WORK TASK A: In the saved data entries, turn the lines from the one containing "Agent framework overview" up to and including the one containing "- **Implementation**: Uses a flexible" into a Markdown table with the columns Row and Line, omitting blank lines.

**** EXCERPTED TEXT

Since forever, fourth-quarter holiday sales have been the key to retail success. It was true when retail was strictly bricks-and-mortar, and it is true now when online counts for a bigger and bigger share of holiday sales. Optimizing online web performance is critical to keep and convert customers and achieve success for the holidays and the entire retail year.


Recent research from Akamai indicates that website slowdowns as small as 100 milliseconds can significantly impact revenues. Whether on desktop, tablet or mobile, consumers will not tolerate delays. Higher-than-ever expectations for mobile pose challenges.

Akamai's The State of Online Retail Performance report lays out the challenges online retailers face. But it also illuminates ideal performance benchmarks that retailers can target to make sure shoppers stick with their sites, explore their offerings, and convert into purchasers.

It takes effort to optimize your users' experience, both on the front-end and on the back-end, to achieve those benchmarks. To be successful in the fourth-quarter holiday season, that work needs to start now and continue right through the end of the year.

********
**** GIVEN DATA

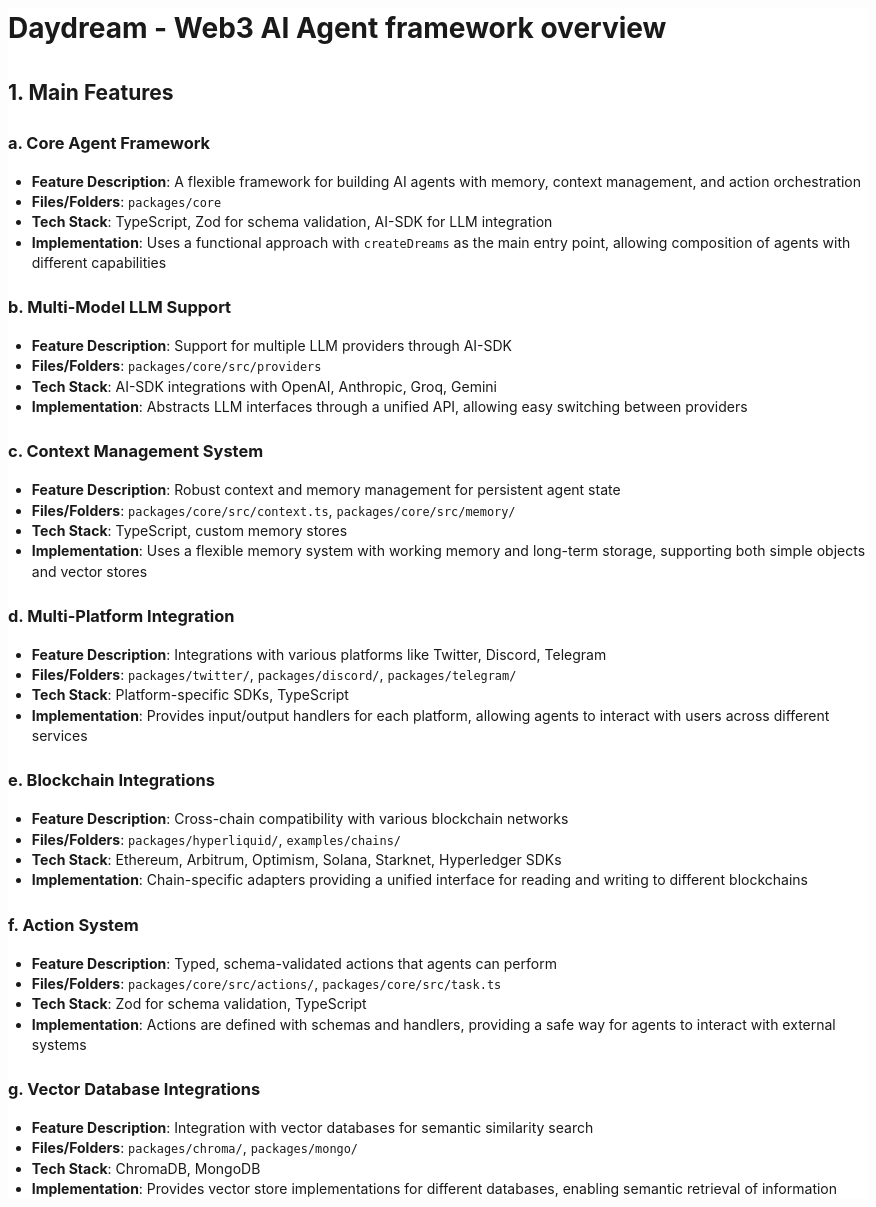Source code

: # Daydream - Web3 AI Agent framework overview

## 1. Main Features
### a. Core Agent Framework
- **Feature Description**: A flexible framework for building AI agents with memory, context management, and action orchestration
- **Files/Folders**: `packages/core`
- **Tech Stack**: TypeScript, Zod for schema validation, AI-SDK for LLM integration
- **Implementation**: Uses a functional approach with `createDreams` as the main entry point, allowing composition of agents with different capabilities

### b. Multi-Model LLM Support
- **Feature Description**: Support for multiple LLM providers through AI-SDK
- **Files/Folders**: `packages/core/src/providers`
- **Tech Stack**: AI-SDK integrations with OpenAI, Anthropic, Groq, Gemini
- **Implementation**: Abstracts LLM interfaces through a unified API, allowing easy switching between providers

### c. Context Management System
- **Feature Description**: Robust context and memory management for persistent agent state
- **Files/Folders**: `packages/core/src/context.ts`, `packages/core/src/memory/`
- **Tech Stack**: TypeScript, custom memory stores
- **Implementation**: Uses a flexible memory system with working memory and long-term storage, supporting both simple objects and vector stores

### d. Multi-Platform Integration
- **Feature Description**: Integrations with various platforms like Twitter, Discord, Telegram
- **Files/Folders**: `packages/twitter/`, `packages/discord/`, `packages/telegram/`
- **Tech Stack**: Platform-specific SDKs, TypeScript
- **Implementation**: Provides input/output handlers for each platform, allowing agents to interact with users across different services

### e. Blockchain Integrations
- **Feature Description**: Cross-chain compatibility with various blockchain networks
- **Files/Folders**: `packages/hyperliquid/`, `examples/chains/`
- **Tech Stack**: Ethereum, Arbitrum, Optimism, Solana, Starknet, Hyperledger SDKs
- **Implementation**: Chain-specific adapters providing a unified interface for reading and writing to different blockchains

### f. Action System
- **Feature Description**: Typed, schema-validated actions that agents can perform
- **Files/Folders**: `packages/core/src/actions/`, `packages/core/src/task.ts`
- **Tech Stack**: Zod for schema validation, TypeScript
- **Implementation**: Actions are defined with schemas and handlers, providing a safe way for agents to interact with external systems

### g. Vector Database Integrations
- **Feature Description**: Integration with vector databases for semantic similarity search
- **Files/Folders**: `packages/chroma/`, `packages/mongo/`
- **Tech Stack**: ChromaDB, MongoDB
- **Implementation**: Provides vector store implementations for different databases, enabling semantic retrieval of information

********

WORK TASK B: According to the text on online retail performance, how small can a website slowdown be and still significantly impact revenues?

WRITTEN ANSWER A:
| Row | Line |
|---|---|
| 1 | : # Daydream - Web3 AI Agent framework overview |
| 2 | ## 1. Main Features |
| 3 | ### a. Core Agent Framework |
| 4 | - **Feature Description**: A flexible framework for building AI agents with memory, context management, and action orchestration |
| 5 | - **Files/Folders**: `packages/core` |
| 6 | - **Tech Stack**: TypeScript, Zod for schema validation, AI-SDK for LLM integration |
| 7 | - **Implementation**: Uses a functional approach with `createDreams` as the main entry point, allowing composition of agents with different capabilities |
| 8 | ### b. Multi-Model LLM Support |
| 9 | - **Feature Description**: Support for multiple LLM providers through AI-SDK |
| 10 | - **Files/Folders**: `packages/core/src/providers` |
| 11 | - **Tech Stack**: AI-SDK integrations with OpenAI, Anthropic, Groq, Gemini |
| 12 | - **Implementation**: Abstracts LLM interfaces through a unified API, allowing easy switching between providers |
| 13 | ### c. Context Management System |
| 14 | - **Feature Description**: Robust context and memory management for persistent agent state |
| 15 | - **Files/Folders**: `packages/core/src/context.ts`, `packages/core/src/memory/` |
| 16 | - **Tech Stack**: TypeScript, custom memory stores |
| 17 | - **Implementation**: Uses a flexible memory system with working memory and long-term storage, supporting both simple objects and vector stores |

WRITTEN ANSWER B: As small as 100 milliseconds.